Rodolphe & Griffo, Utopie — t.01 et t.02

Quand le bon­heur à tout prix…

En science-fiction l’asservissement des popu­la­tions par divers moyens est un thème fré­quent. Mais, en science-fiction, à part quelques auteurs très vision­naires, les autres s’appuient sur une réa­lité qu’ils ampli­fient, déforment, pré­sentent de façon inac­cou­tu­mée. Ici, le scé­na­riste, en inti­tu­lant la série Uto­pie, pro­pose une société qui ne tient pas compte de la réa­lité. Ce néo­lo­gisme été forgé par Tho­mas More en 1516, dans la des­crip­tion de la société idéale qu’il pré­sen­tait dans son livre Uto­pia.
On retrouve quelques points voi­sins avec des don­nées de romans qui abordent ce thème mais pré­sen­tées dans un autre uni­vers, avec un nou­vel éclai­rage, prennent une tona­lité novatrice

Will Jones, dans son luxueux appar­te­ment, reçoit la visite de deux contrô­leurs venant véri­fier si Kiss, sa Babe, va bien et si, pour lui, son implant est tou­jours fonc­tion­nel. L’examen est satis­fai­sant et on lui annonce qu’il va pou­voir bien­tôt chan­ger de Babe, d’androïde fémi­nin.
Il tra­vaille à l’académie his­to­rique où il est chargé de lis­ser ce qui concerne le com­mu­nisme, un parti d’autrefois. Il vit dans une société où tout est beau. Les réfrac­taires à ce mode de vie sont effa­cés. Or, pour Will, une rencontre…

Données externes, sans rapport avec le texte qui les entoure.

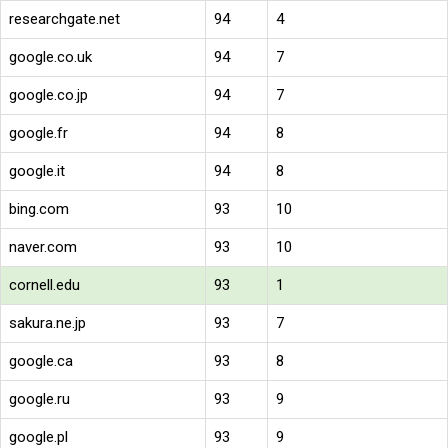
researchgate.net
94
4
google.co.uk
94
7
google.co.jp
94
7
google.fr
94
8
google.it
94
8
bing.com
93
10
naver.com
93
10
cornell.edu
93
1
sakura.ne.jp
93
7
google.ca
93
8
google.ru
93
9
google.pl
93
9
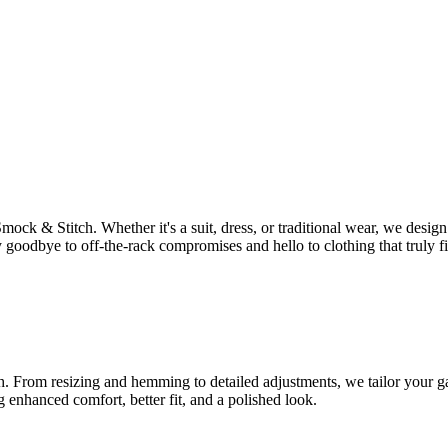
Smock & Stitch. Whether it's a suit, dress, or traditional wear, we des
 goodbye to off-the-rack compromises and hello to clothing that truly fi
tch. From resizing and hemming to detailed adjustments, we tailor your ga
g enhanced comfort, better fit, and a polished look.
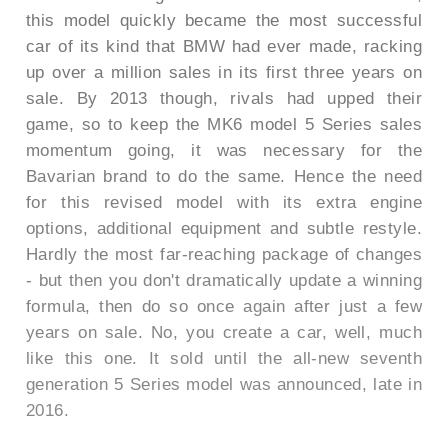
this model quickly became the most successful
car of its kind that BMW had ever made, racking
up over a million sales in its first three years on
sale. By 2013 though, rivals had upped their
game, so to keep the MK6 model 5 Series sales
momentum going, it was necessary for the
Bavarian brand to do the same. Hence the need
for this revised model with its extra engine
options, additional equipment and subtle restyle.
Hardly the most far-reaching package of changes
- but then you don't dramatically update a winning
formula, then do so once again after just a few
years on sale. No, you create a car, well, much
like this one. It sold until the all-new seventh
generation 5 Series model was announced, late in
2016.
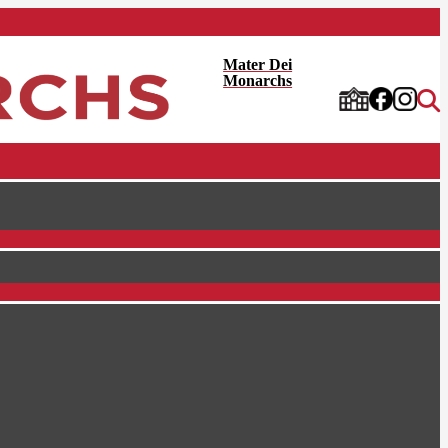
Mater Dei
Monarchs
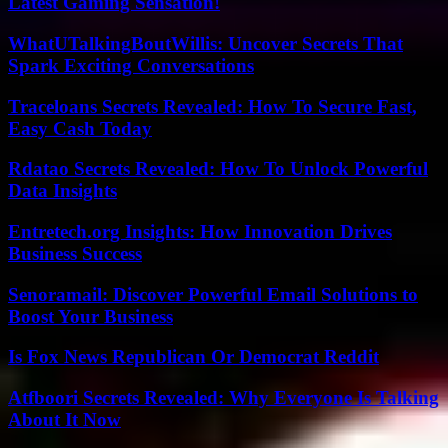
Latest Gaming Sensation!
WhatUTalkingBoutWillis: Uncover Secrets That
Spark Exciting Conversations
Traceloans Secrets Revealed: How To Secure Fast,
Easy Cash Today
Rdatao Secrets Revealed: How To Unlock Powerful
Data Insights
Entretech.org Insights: How Innovation Drives
Business Success
Senoramail: Discover Powerful Email Solutions to
Boost Your Business
Is Fox News Republican Or Democrat Reddit
Atfboori Secrets Revealed: Why Everyone Is Talking
About It Now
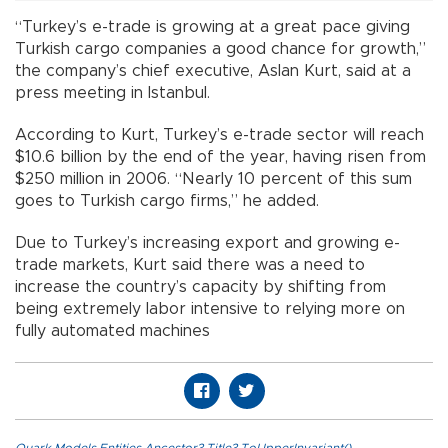
“Turkey’s e-trade is growing at a great pace giving
Turkish cargo companies a good chance for growth,”
the company’s chief executive, Aslan Kurt, said at a
press meeting in Istanbul.
According to Kurt, Turkey’s e-trade sector will reach
$10.6 billion by the end of the year, having risen from
$250 million in 2006. “Nearly 10 percent of this sum
goes to Turkish cargo firms,” he added.
Due to Turkey’s increasing export and growing e-
trade markets, Kurt said there was a need to
increase the country’s capacity by shifting from
being extremely labor intensive to relying more on
fully automated machines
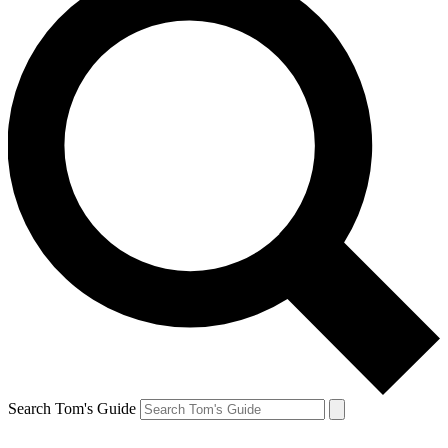
Search Tom's Guide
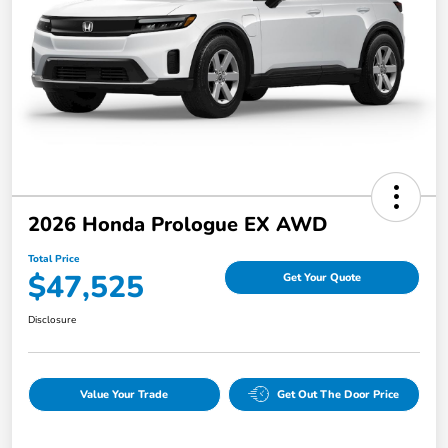
2026 Honda Prologue EX AWD
Total Price
$47,525
Get Your Quote
Disclosure
Value Your Trade
Get Out The Door Price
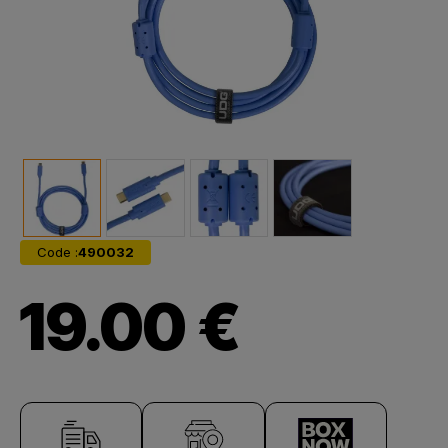
Code :
490032
19.00 €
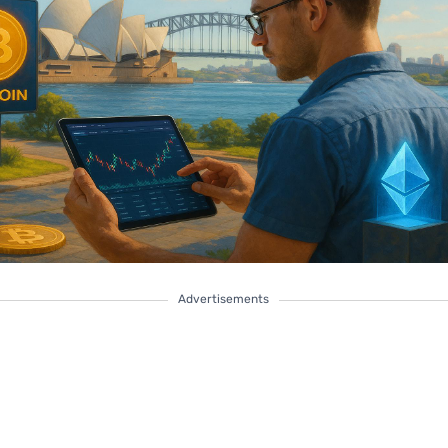
Advertisements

Le tome 2 s’ouvre avec un groupe d’hommes mas­qués qui aide Will à s’évader. Ils l’ont équipé d’un brouilleur d’implant pour effa­cer sa trace. Non sans mal, ils l’exfiltrent. Un membre du groupe le guide vers une vieille connais­sance. Or, sans l’effet de l’implant, la réa­lité est tout autre. Le magni­fique bâti­ment dans lequel il tra­vaillait se révèle être en très mau­vais état.
Alors que Will se pense en sécu­rité, il est retrouvé et doit fuir. Sans guide, sans sou­tien, sans plans, com­ment peut-il échap­per à l’emprise de ce régime tota­li­taire, aux lavages de cerveaux…

La société idéale ima­gi­née par Rodolphe s’appuie sur deux enti­tés qui appa­raissent sur la mul­ti­tude d’écrans qui meublent rues et bâti­ments. Elle évoque une guerre loin­taine qui est en passe d’être gagnée à condi­tion que tout le monde reste à son poste, tra­vaille et œuvre dans le même sens. C’est une des tech­niques employée par tous les dic­ta­teurs, iden­ti­fier, dési­gner un ennemi com­mun que ce soit des indi­vi­dus, une nation, une déna­zi­fi­ca­tion… L’usage de la menace contre laquelle la popu­la­tion doit se mobi­li­ser et lut­ter, le groupe ter­ro­riste, sont des constantes employées avec pro­fit.
Pour aider à cette uni­for­mi­sa­tion d’attitude, de pen­sées, à obte­nir une sou­mis­sion, il faut un seul dis­cours, empê­cher les popu­la­tions d’avoir d’autres avis, d’autres sources d’informations et réécrire le passé. L’éradication des rebelles ou la réédu­ca­tion sont aussi des moyens effi­caces pour obte­nir une “union sacrée”. Et Rodolphe met en scène avec un beau savoir-faire, ces outils de tyran­nie, pui­sant dans toute la pano­plie en usage, à tout-va, sur la pla­nète Terre.

Griffo assure un gra­phisme plai­sant à regar­der. Il pro­pose des per­son­nages réa­listes, voire aca­dé­miques mais donne de beaux décors futu­ristes, que ce soit les habi­ta­tions, les véhi­cules, acces­soires. Sa colo­ri­sa­tion appuyée sur l’usage du bleu rend une ambiance à la fois gla­çante et asep­ti­sée.
Ces deux tomes sur trois révèlent un récit attrac­tif, mettent en scène avec jus­tesse une société où la réflexion est exclue, où les repères manquent. Ce récit est mis en images de manière efficace.

serge per­raud

Rodolphe (scé­na­rio) & Griffo (des­sin et cou­leur), Uto­pie — t.01 et t.02, Del­court, coll. “Neo­po­lis”, novembre 2023, mars 2024, 56 et 48 p. — 13,50 €.